We believe we can use the same enormous computer power to combine as many as 40 different variables into a single complex model, despite the fact that we do not know the distribution of many of the parameters. We do not know whether they are linear or non-linear, cyclical or non-cyclical, random or chaotic, independent or correlated.
The first assessment of the Intergovernmental Panel on Climate Change (IPCC) was based on 90 models. After the relatively short period of 24 years, global temperatures, as measured by satellite, have fallen significantly below the 95% confidence levels forecast by 88 of these models and, as measured by adjusted surface thermometers, by 86 of the models.

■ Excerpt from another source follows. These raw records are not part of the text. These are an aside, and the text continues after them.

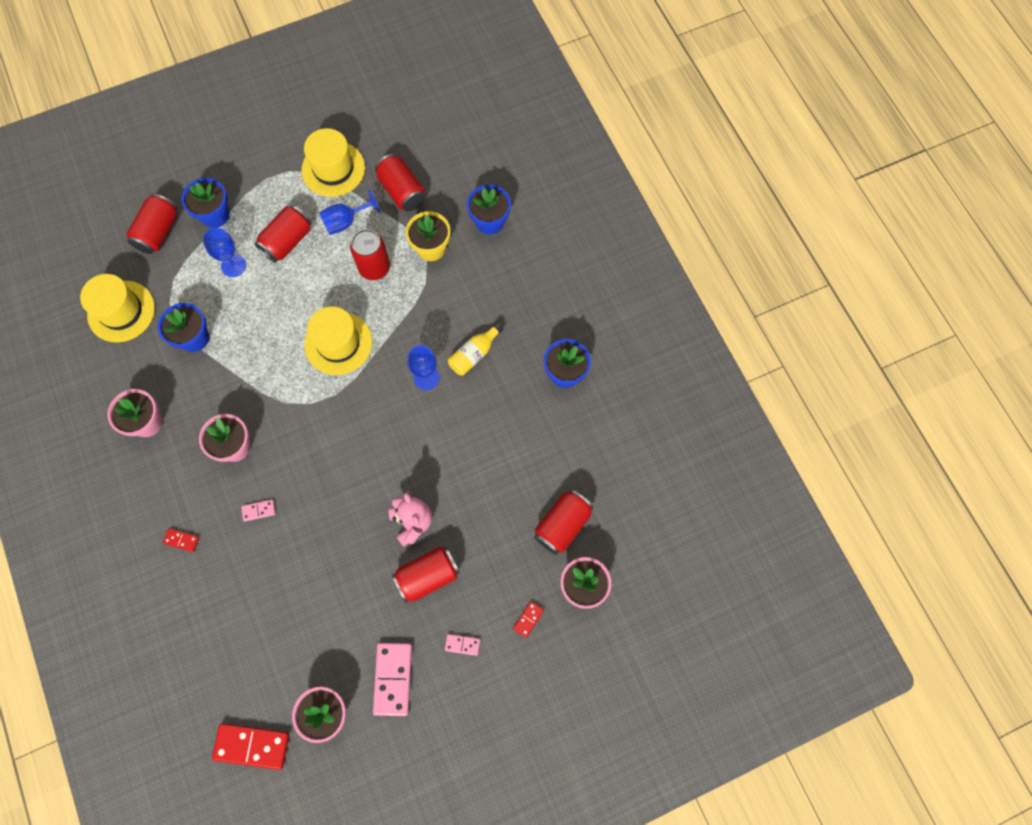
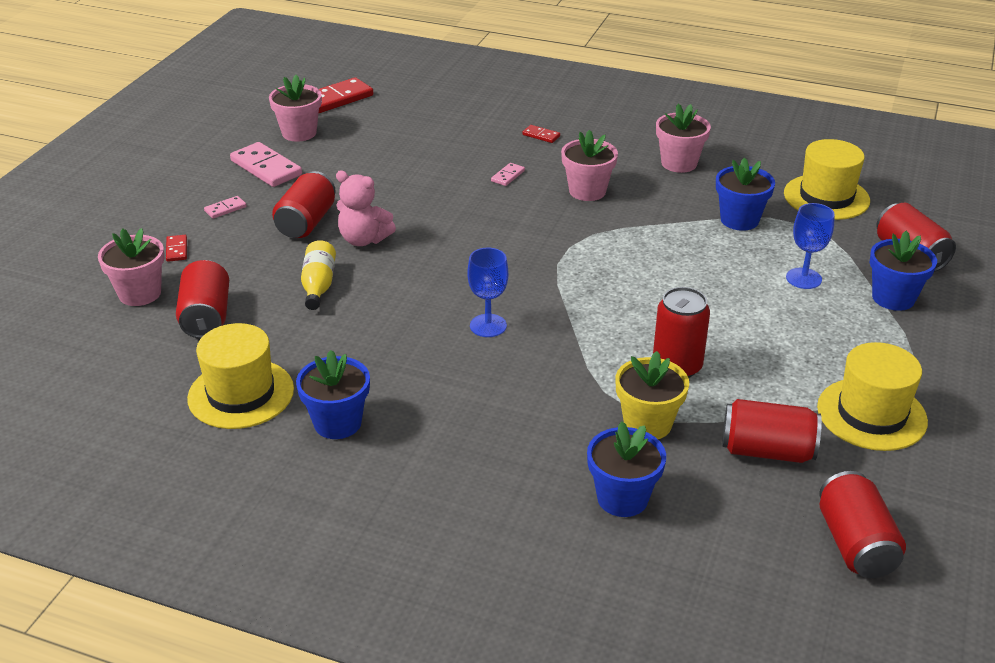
camera: 135 degrees right, 35 degrees down
(181, 540) = (541, 135): red domino -> red domino turned 60 degrees clockwise
(287, 241) = (794, 326): red can -> red can (855, 544)
(338, 343) = (612, 294): yellow hat -> yellow hat (241, 394)
(346, 222) = (772, 381): blue goblet -> none
(474, 354) = (464, 373): yellow bottle -> yellow bottle (318, 285)

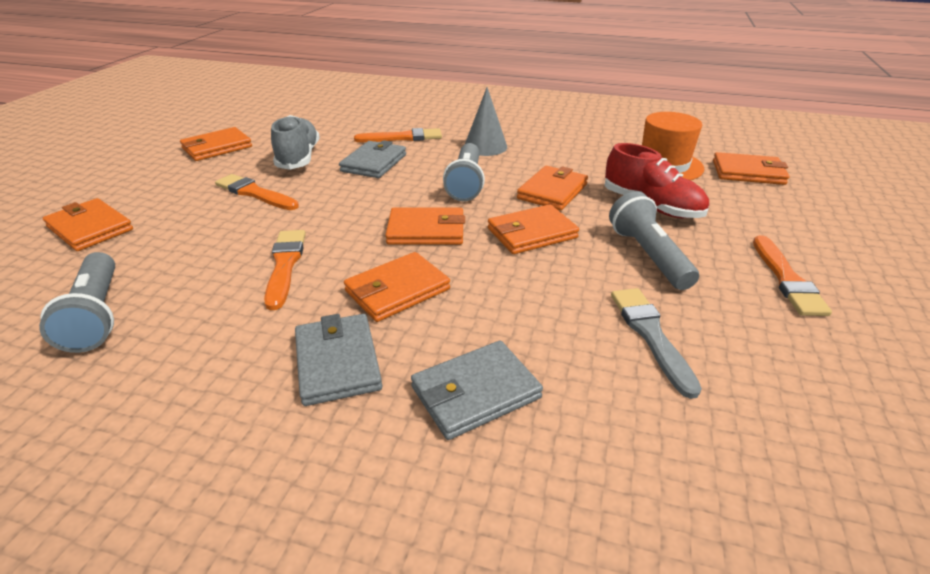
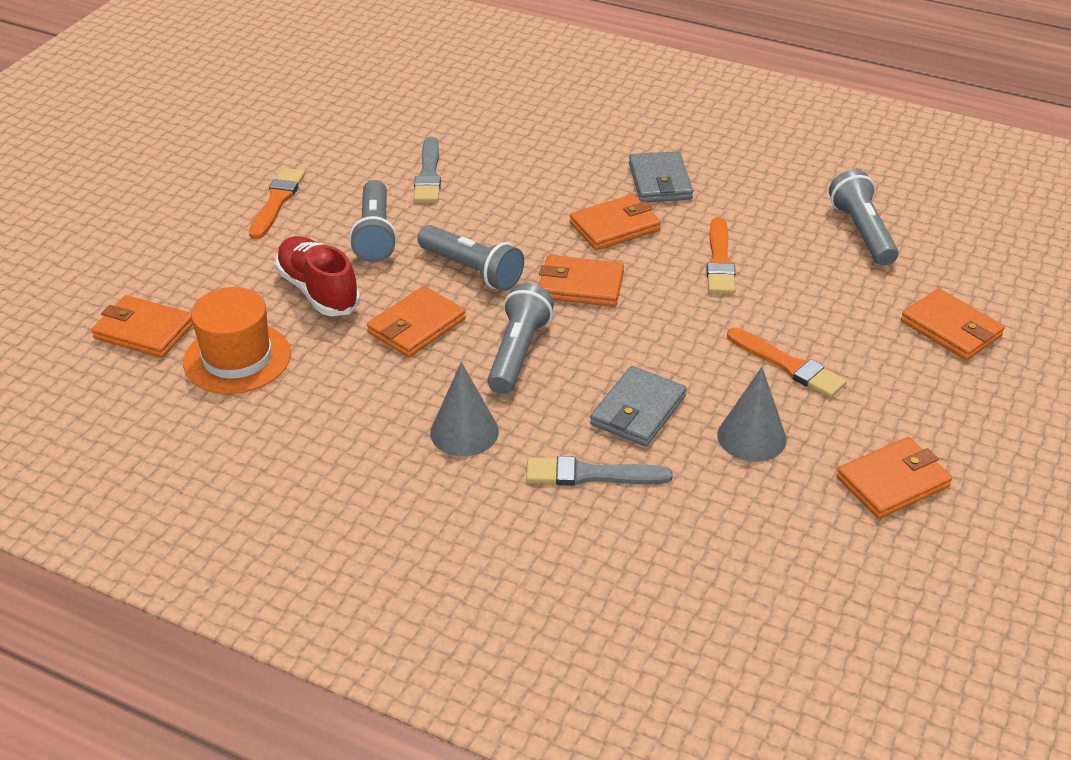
camera: 170 degrees left, 5 degrees up
(299, 158) = (751, 437): grey shoe -> grey cone
(402, 138) = (591, 474): orange brush -> grey brush
(475, 392) = (568, 156): grey wallet -> none
(531, 233) = (472, 270): orange wallet -> grey flashlight

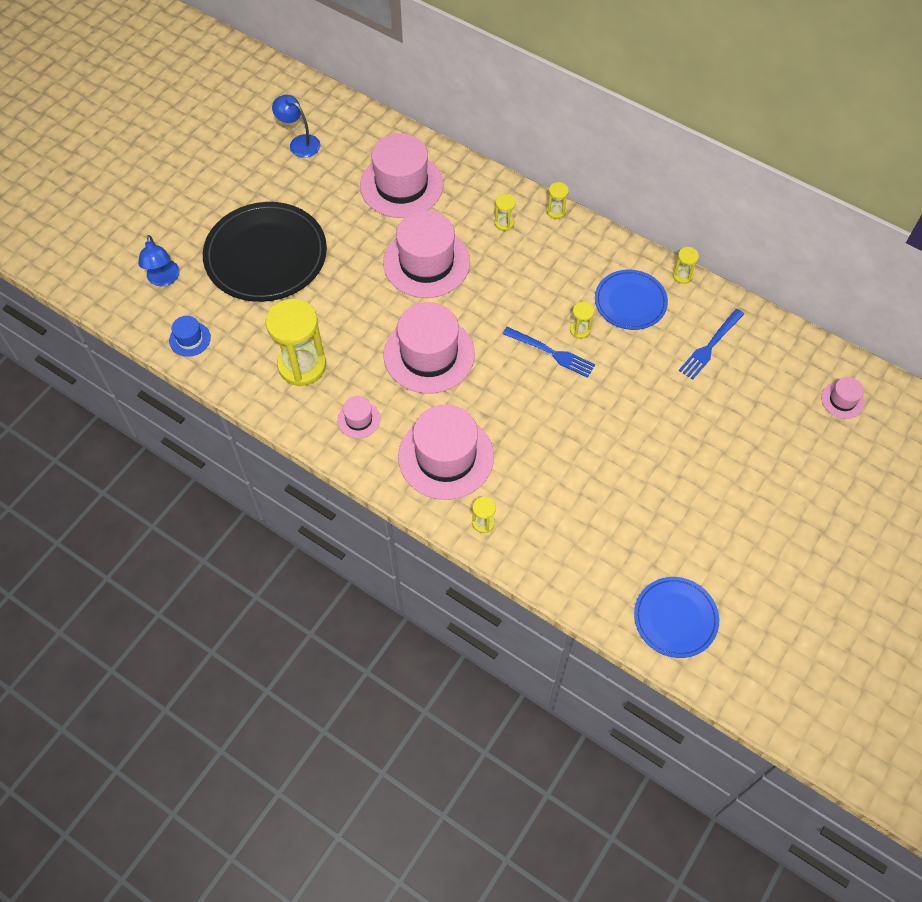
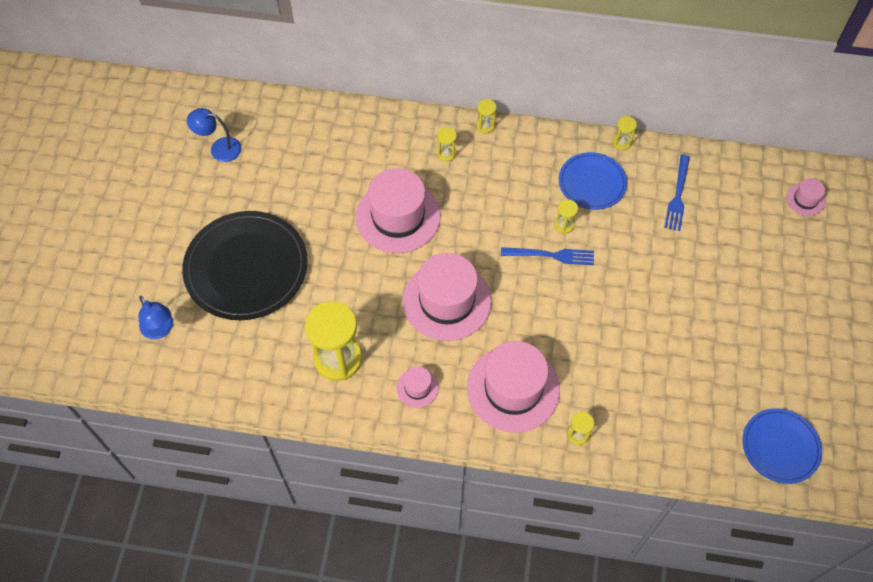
camera: 25 degrees left, 0 degrees up
(190, 339) = (218, 378): blue hat -> none
(401, 185) = (336, 153): pink hat -> none

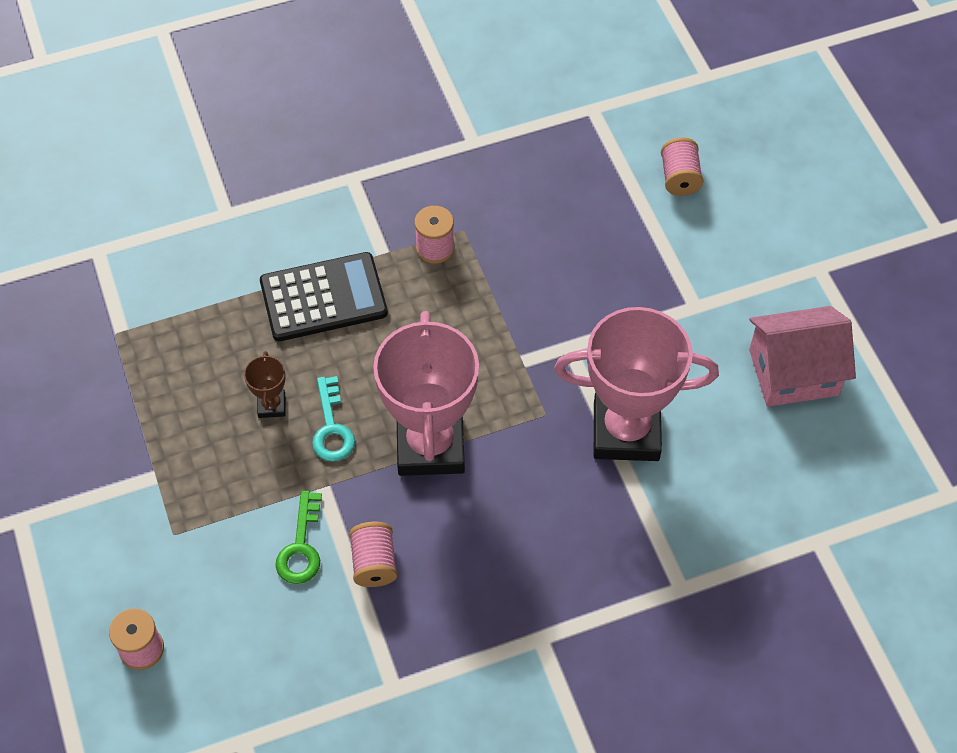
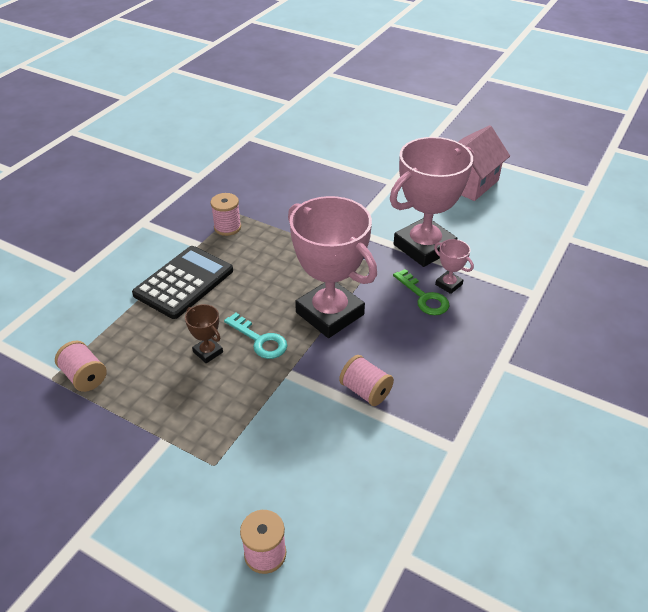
camera: 40 degrees left, 15 degrees down
(301, 547) = (310, 413): green key -> green key (424, 297)
(596, 502) = (448, 284): none -> pink trophy
(679, 178) = (323, 141): pink spool -> pink spool (84, 376)

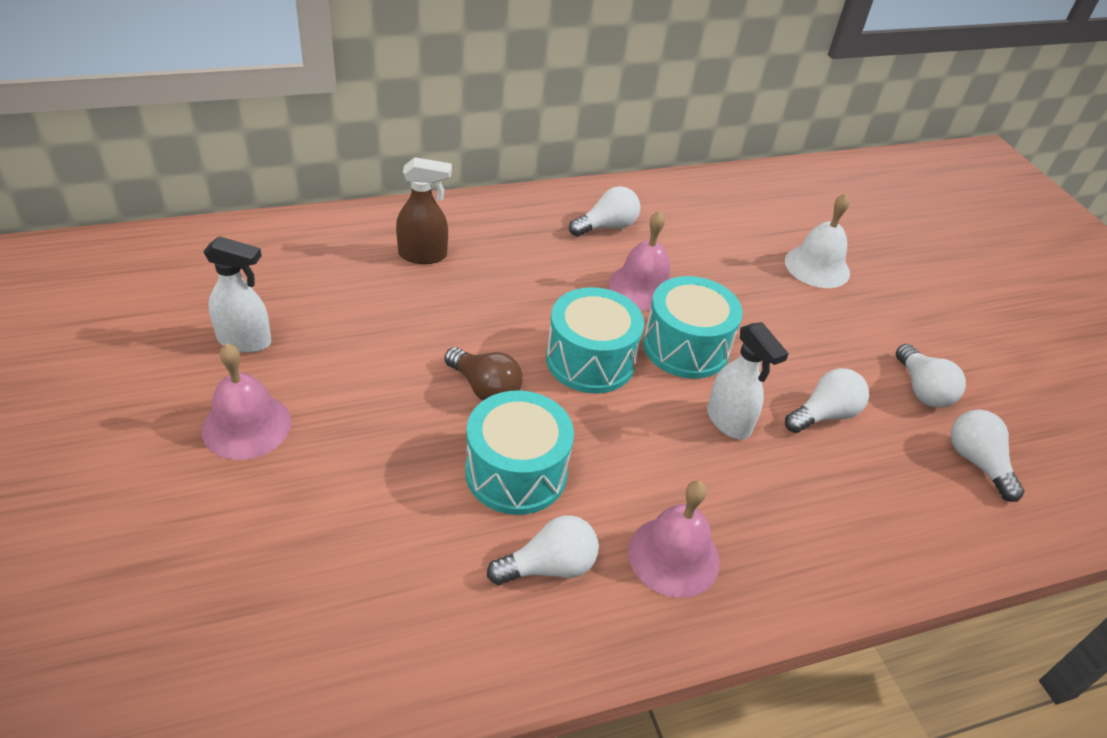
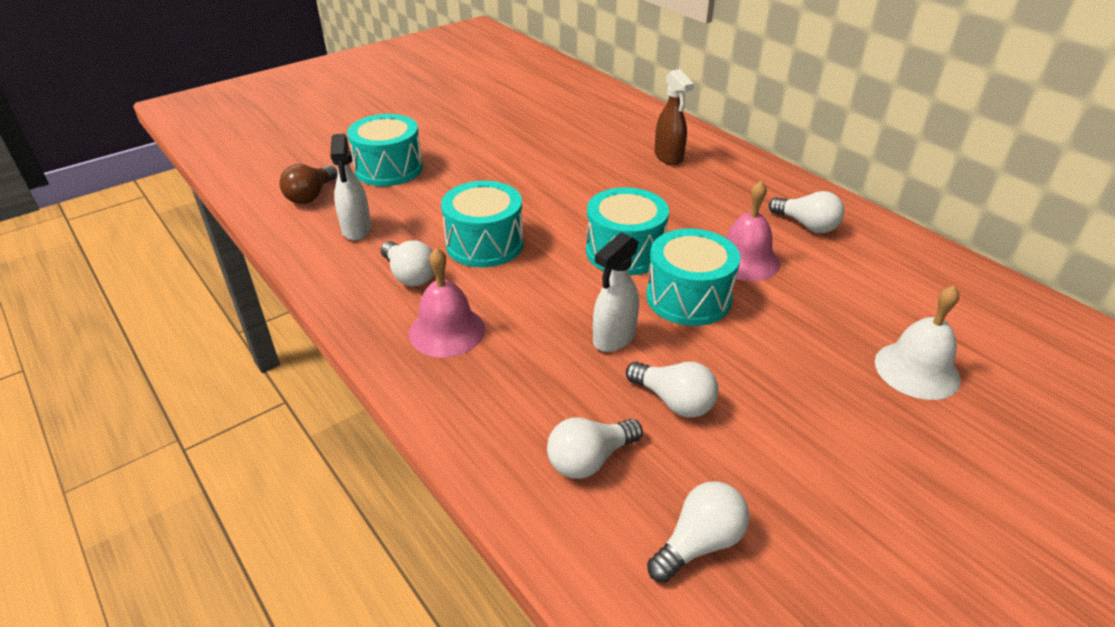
camera: 75 degrees right, 5 degrees down
(245, 341) = (526, 126): white spray bottle -> white spray bottle (356, 229)
(246, 425) = (461, 146): pink bell -> none
(249, 528) = (389, 169): none -> turquoise drum
(485, 388) = (555, 213): brown light bulb -> brown light bulb (311, 195)
(922, 389) = (784, 483): white light bulb -> white light bulb (590, 459)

Despite revisions based on the further data that had become available over the intervening years, few, if any, of the models used for the second and third IPCC assessments have been any more successful in their predictions.
The only prediction of any of the first four IPCC assessments that has turned out to be accurate is that the level of CO2 in the atmosphere would continue to rise. Thus we have a situation where the driver has moved ahead, while the driven has, stubbornly, refused to follow. With similar results, any competent actuary might be expected to doubt the validity of his model. But, while many have modified their models, the Canutes of climate science still continue to believe that, through the continued burning of fossil fuel, man can and will alter natural balances and warm the planet.
In the past, the UK profession has been blamed for overestimating mortality and derided for its panic report on the AIDS epidemic. Perhaps the first task of the Climate Change Working Party should be to investigate the assumptions, derivation and validity of the climate models, which have, to date, failed so decisively. With their mathematical and statistical knowledge, actuaries are better qualified than most to perform this task.